While Putin has indicated he is keen to see the back of the unexpected visitor, he has also rejected US pressure to hand over Snowden. The two countries have no extradition treaty.
On Thursday Ecuador dropped out of a trade pact with the United States, claiming it had become an instrument of "blackmail."
In response, Washington told Quito it wanted to maintain good economic relations but warned that granting asylum to Snowden would cause "grave difficulties" for bilateral ties.
Countering claims by WikiLeaks, Ecuador's Political Issues Minister Betty Tola denied that the government had authorised the delivery of any "safe passage or refugee document" to allow Snowden to travel to the country.
Ecuador's London embassy is giving refuge to WikiLeaks founder Julian Assange as he faces extradition to Sweden on allegations of sexual assault.
'Almost certainly grant asylum'
Venezuelan President Nicolas Maduro meanwhile said Caracas would "almost certainly" grant political asylum to Snowden if he applied.
Maduro, who like Ecuador President Rafael Correa is a leftist anti-American populist, is expected in Moscow next week for an energy summit.
Snowden had been expected to leave Moscow on an Aeroflot flight on Monday to Havana, where he could have caught a connection to Quito. But he has not taken that flight or any other this week.

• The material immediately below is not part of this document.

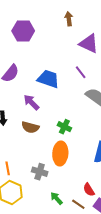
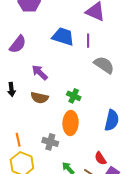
purple line: (81, 72) -> (88, 41), turned 40
blue trapezoid: (48, 79) -> (63, 37), moved

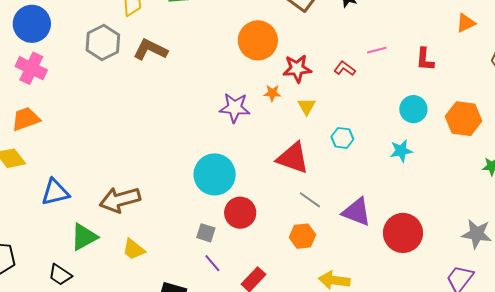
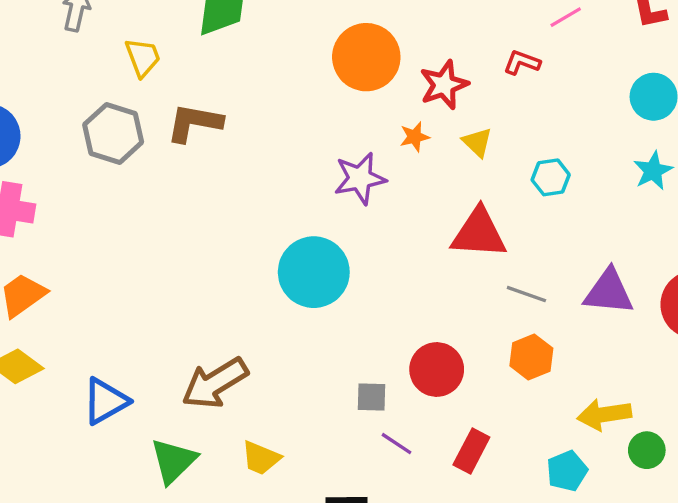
cyan circle: (215, 174) -> (314, 272), moved
red circle: (240, 213) -> (437, 369), moved

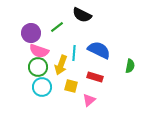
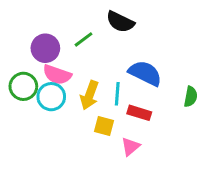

A source quoted by Russia's RIA Novosti state news agency said Snowden cannot currently leave the transit zone because he has no valid documents.
"He is not flying to Cuba or anywhere else for that matter," the source said.
Another source quoted by Interfax said the situation was at a "dead end" and there would only be a breakthrough when a third country formally offered Snowden asylum.
This raises the prospect that Snowden could be in limbo for weeks or even months.
Putin has denied suggestions that Russia could be holding up Snowden deliberately to allow an extensive debriefing at the hands of Russian special services.
Snowden abandoned his high-paying intelligence contractor job in Hawaii -- which he himself described as "living in paradise, making a ton of money" -- and went to Hong Kong on May 20.
He then began issuing a series of leaks on the NSA gathering of phone call logs and Internet data, triggering concern from governments around the world.
He arrived in Moscow on Sunday on an Aeroflot flight from Hong Kong, a special administrative region under Chinese rule.
As the row continues over Snowden, US media has reported that a former top general is being investigated for having allegedly leaked details about a US cyberattack on Iran.
Citing unnamed legal sources, NBC News said retired Marine Gen. James Cartwright has been told he is under investigation for allegedly disclosing details about the Stuxnet attack on Iran's nuclear facilities.
Cartwright, 63, is the former vice chairman of the Joint Chiefs of Staff. The four-star general retired from the military in August 2011.